Everything considered, it seems to me that things are going well. People are being pretty careful, considering circumstances as they are. The unpopularity of this war doesn't mean it is wrong - but it surely means that the way it is conducted will be carefully watched - and reasons things are done will be carefully studied.

Workable systems - at the level of neurons - small groups - large groups - and groups of groups - tend to work themselves out - with interfaces and multiple levels of control - according to a pattern much like the picture in the Maslow reference.

We're in the process of such a resorting (you might almost call it a recrystallization) now. The old rules will still apply - with some exceptions - and I think a lot of things will work better than before. Better, I suspect, for people and nations of reasonable competence and honesty, within the human limits - all over the world.

rshow55 - 06:23pm Mar 20, 2003 EST (# 10276 of 10291) Delete Message
Can we do a better job of finding truth? YES. Click "rshow55" for some things Lchic and I have done and worked for on this thread.

There have to be limits on the Treaty of Westphalia rules - connections, and constraints -between actors at "the top of their pyramids" and of course that means limitations on the US as well.

We're moving toward that - and this is a time where historically new things are happening. All in all, though there may be so much tragedy in the next few days that one could actually detect it in world mortality statistics, I'm optimistic.

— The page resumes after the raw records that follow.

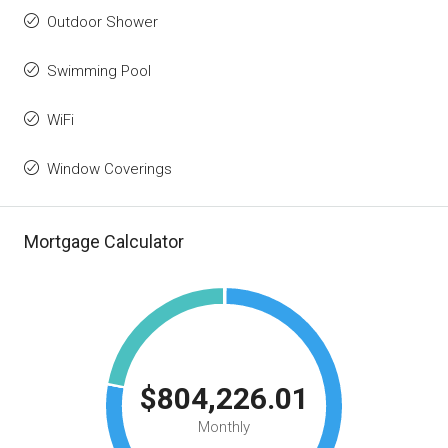
Outdoor Shower
Swimming Pool
WiFi
Window Coverings
Mortgage Calculator
$804,226.01
Monthly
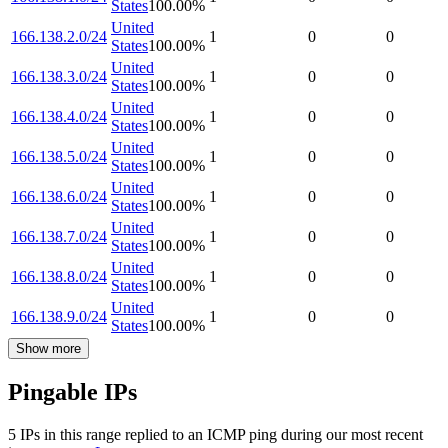
States
100.00
%
United
166.138.2.0/24
1
0
0
States
100.00
%
United
166.138.3.0/24
1
0
0
States
100.00
%
United
166.138.4.0/24
1
0
0
States
100.00
%
United
166.138.5.0/24
1
0
0
States
100.00
%
United
166.138.6.0/24
1
0
0
States
100.00
%
United
166.138.7.0/24
1
0
0
States
100.00
%
United
166.138.8.0/24
1
0
0
States
100.00
%
United
166.138.9.0/24
1
0
0
States
100.00
%
Show more
Pingable IPs
5
IP
s
in this range replied to an ICMP ping during our most recent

Is Bush "playing God?" You bet. And, my guess is, doing the best he can. Muddled, screwed up, and multiply motivated as he may be. (You can check, we've had our differences.)

Other leaders have to "play God" as well. How could even God himself change that? ( You don't have to believe in God to ask that question - it is a logical-structural question.)

I hope Putin, and the leaders of other nation states, face up to the fact that sometime they can't escape "playing God" - and do so, when they have to, sensibly and responsibly.

With their emotions under decent control.

Soon, we need to have some patterns of responsibility that go beyond Treaty of Westphalia constraints. For basic reasons.

Look at the picture. Look at the pattern of the picture. http://chiron.valdosta.edu/whuitt/col/regsys/maslow.html

Right now, under Treaty of Westphalia rules, leaders have an essentially unlimited "right" to play God - to kill or mistreat subordinates - and to lie. Some leaders, in limited ways - have to "play God" to change that.

In limited ways. Bush, for example, has to listen to a lot of other people. And often, he does. And then, as a personal holder of power - acts.

As leaders have to do.

We have basic control problems here - and workable systems have to be sorted out. What we have now, too often, is a mess.

Right now, considering, there are a lot of opportunities opening up, along with the dangers, and things seem to be going pretty well.

jorian319 - 06:39pm Mar 20, 2003 EST (# 10277 of 10291)

Nice posts, Robert. I, too get irritated by those who simultaneously abdicate responsibilities and criticize those who take them on.